Thanks. I know I sound contentious... but I actually know someone who's sent out over 1000 resumes with only three call-backs and NO interviews. There really is such a thing as "age discrimination." I know I need to try and see what happens... but I really haven't seen ANYTHING posted that I'm remotely qualified for. I think I'll just have to stock grocery store shelves for the rest of my life... if I can even get hired for THAT. I guess I should be grateful for anything I can get at this point in my "life."

Now is the perfect time to find something that interests you and start a new career or train up in your education and then get a job in your field. Take a break and do some soul searching and education. 26 years is a long time to be in one place, this isn’t the end of your life at all, this is a new beginning!

Lost_in_life profile image
Lost_in_life in reply to

Thanks. I wish there was something I was interested in that I could actually make a living from. I make a lot of art but it doesn't really sell very well. (I've been trying to sell it online for over two and half years and have only made a little over $100!) I think I'm just going to have to stick with what I've been doing, "web design/development," and "re-train" myself, or just take some crummy, low-level retail or service job... whihc will make me even more depressed.

Wow that sounds really sad is there anyway you can up skill? I am sure your dad sister and friends and other family members would miss you dreadfully, I am sure something good will come along if you hold on and keep searching, do you have hobbies and things you like to do? all will be ok take care

Lost_in_life profile image
Lost_in_life in reply to

Thanks. I really do need to re-train myself... but that's no guarantee that I'll be employable even after that. I enjoy making art but I have no delusions that I'll ever make money from it.

Lost_in_life profile image
Lost_in_life

Gosh. That's a lot of replies! It'll take me awhile to get to all of them...

Syllabus18 profile image
Syllabus18

Situations like this can be very very challenging but I want you to know that we all will help you through your time of need.

Lost_in_life profile image
Lost_in_life in reply toSyllabus18

Thanks.

Who would look after the cat and your Dad if you moved onto the Happy Hunting Ground

You do not explain how old you are, however I can understand how you feel. I was retired when I was thirty seven because of ill health and I have not worked at my trade since, I did a lot of Voluntary Work for various Organisations in the NHS.

My work was so very specialized, So now at sixty nine I have lived nearly half my life unemployed. You need to understand if you can work it is better to convert your skills to something else. My job, we needed to retrain with in seven years to keep up to date.

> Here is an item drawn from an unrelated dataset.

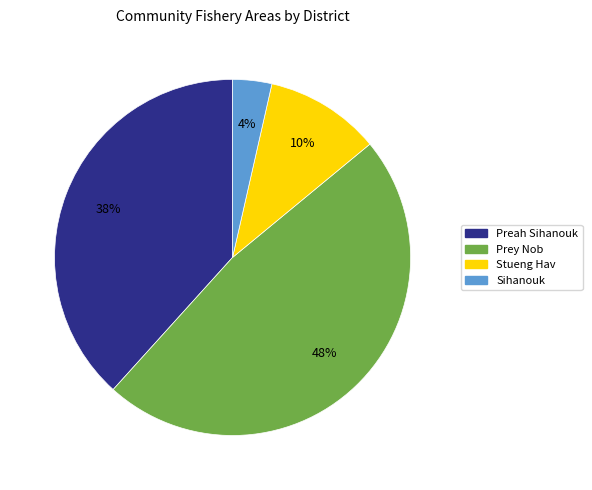

To the nearest percent, what is the difference between the largest and smallest slice percentages?

44%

I hope you manage to find something soon the longer you leave your speciality the worse it becomes to move on.

BOB

Puzzled57 profile image
Puzzled57

As someone who put everything into their work and lost it, I feel your pain and grief. I am so sorry that you are experiencing all of this. You have to take care of yourself. If you have the ability to do so, take some time to heal. Find something you enjoy and dive in. Immerse yourself so that you can start to feel good about you and your abilities. Talk to someone on a regular basis about your loss. Working at a “crappy job” may help restore your confidence as well. (It’s not the worst thing in the world). You would be using your most basic gifts and work to find your self worth. You are a Phoenix!!!

I feel much the same. Impending doom is what I feel for most of the day and being insomniac - my depression/anxiety and ptsdC keep me in a very low barely functioning state of being. I’ve even inquired about medical assistance in dying but as I’m not terminal, I’m denied a peaceful death while my my mental/physical state traps me in a low quality of life. Medication doesn’t work, too petrified to try EST-so we’re (many of us) in this together. I hear your suffering and can only wish those of us who suffer with mental illness could find some relief somehow. Some do, many feel trapped like me.